=== Source information ===

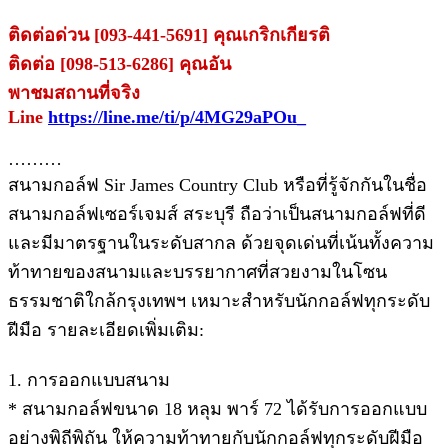
ติดต่อด่วน [093-441-5691] คุณเกริกเกียรติ
ติดต่อ [098-513-6286] คุณอัน
พาชมสถานที่จริง
Line
https://line.me/ti/p/4MG29aPOu_
………
สนามกอล์ฟ Sir James Country Club หรือที่รู้จักกันในชื่อ
สนามกอล์ฟเซอร์เจมส์ สระบุรี ถือว่าเป็นสนามกอล์ฟที่ดี
และมีมาตรฐานในระดับสากล ด้วยจุดเด่นที่เน้นทั้งความ
ท้าทายของสนามและบรรยากาศที่สวยงามในโซน
ธรรมชาติใกล้กรุงเทพฯ เหมาะสำหรับนักกอล์ฟทุกระดับ
ฝีมือ รายละเอียดเพิ่มเติม:
1. การออกแบบสนาม
* สนามกอล์ฟขนาด 18 หลุม พาร์ 72 ได้รับการออกแบบ
อย่างพิถีพิถัน ให้ความท้าทายกับนักกอล์ฟทุกระดับฝีมือ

===

Return the text of the records above line for line without any changes, leaving out the pictures.

ติดต่อด่วน [093-441-5691] คุณเกริกเกียรติ
ติดต่อ [098-513-6286] คุณอัน
พาชมสถานที่จริง
Line
https://line.me/ti/p/4MG29aPOu_
………
สนามกอล์ฟ Sir James Country Club หรือที่รู้จักกันในชื่อ
สนามกอล์ฟเซอร์เจมส์ สระบุรี ถือว่าเป็นสนามกอล์ฟที่ดี
และมีมาตรฐานในระดับสากล ด้วยจุดเด่นที่เน้นทั้งความ
ท้าทายของสนามและบรรยากาศที่สวยงามในโซน
ธรรมชาติใกล้กรุงเทพฯ เหมาะสำหรับนักกอล์ฟทุกระดับ
ฝีมือ รายละเอียดเพิ่มเติม:
1. การออกแบบสนาม
* สนามกอล์ฟขนาด 18 หลุม พาร์ 72 ได้รับการออกแบบ
อย่างพิถีพิถัน ให้ความท้าทายกับนักกอล์ฟทุกระดับฝีมือ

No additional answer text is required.